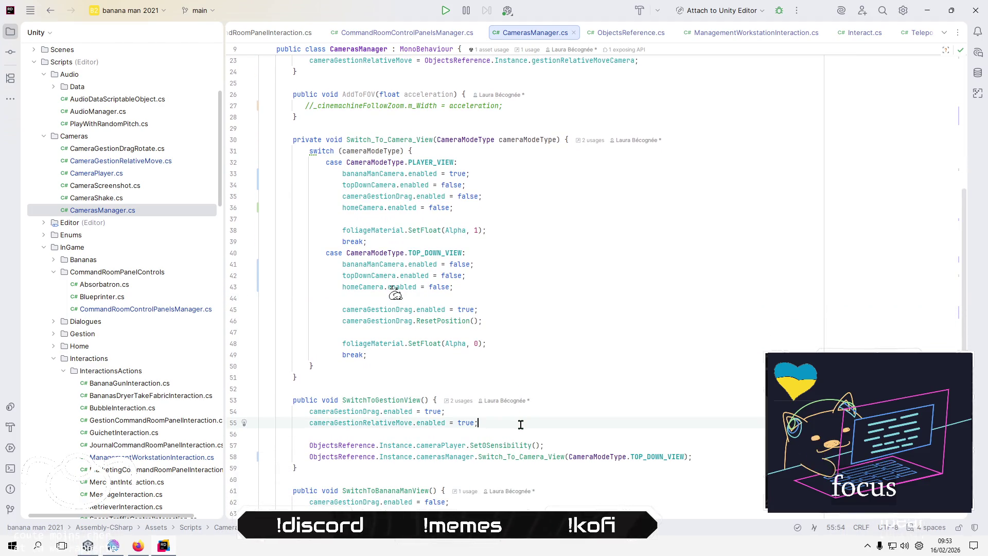
scroll(521, 424, "down", 2)
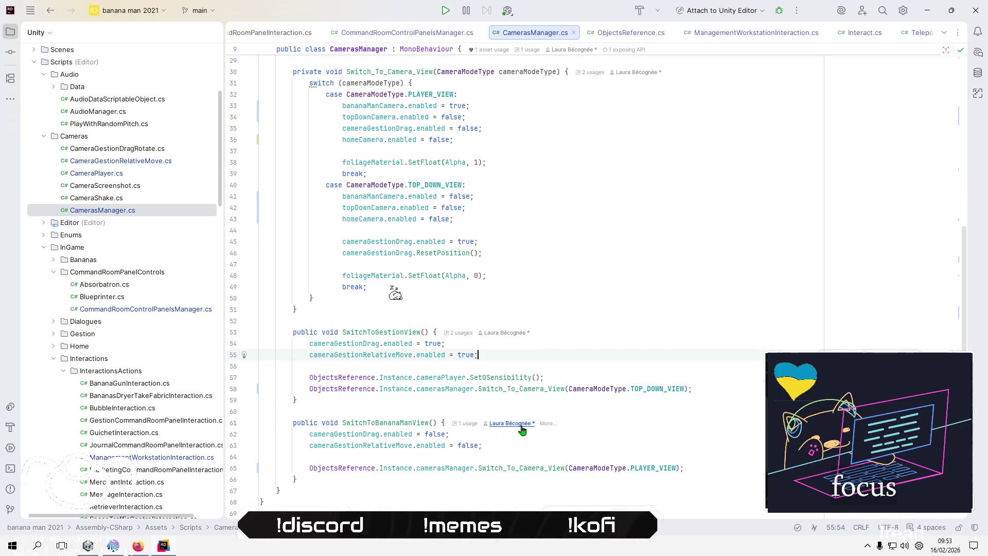
scroll(522, 430, "up", 6)
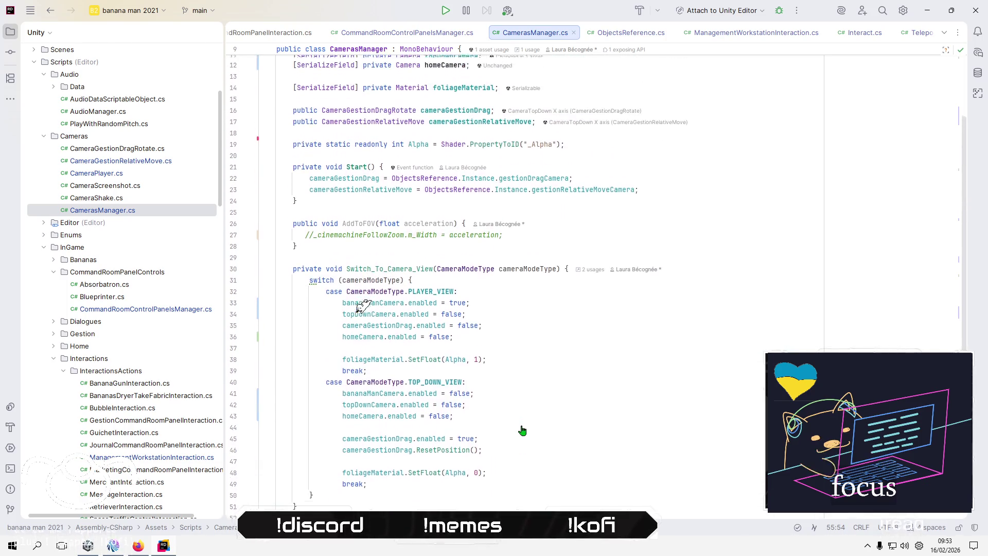
scroll(523, 431, "up", 4)
left_click(410, 107)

* DIRECTIONS *
Once the pictures are set aside, please reproduce the remaining material word for word.

* ANSWER *
scroll(521, 424, "down", 2)
scroll(522, 430, "up", 6)
scroll(523, 431, "up", 4)
left_click(410, 107)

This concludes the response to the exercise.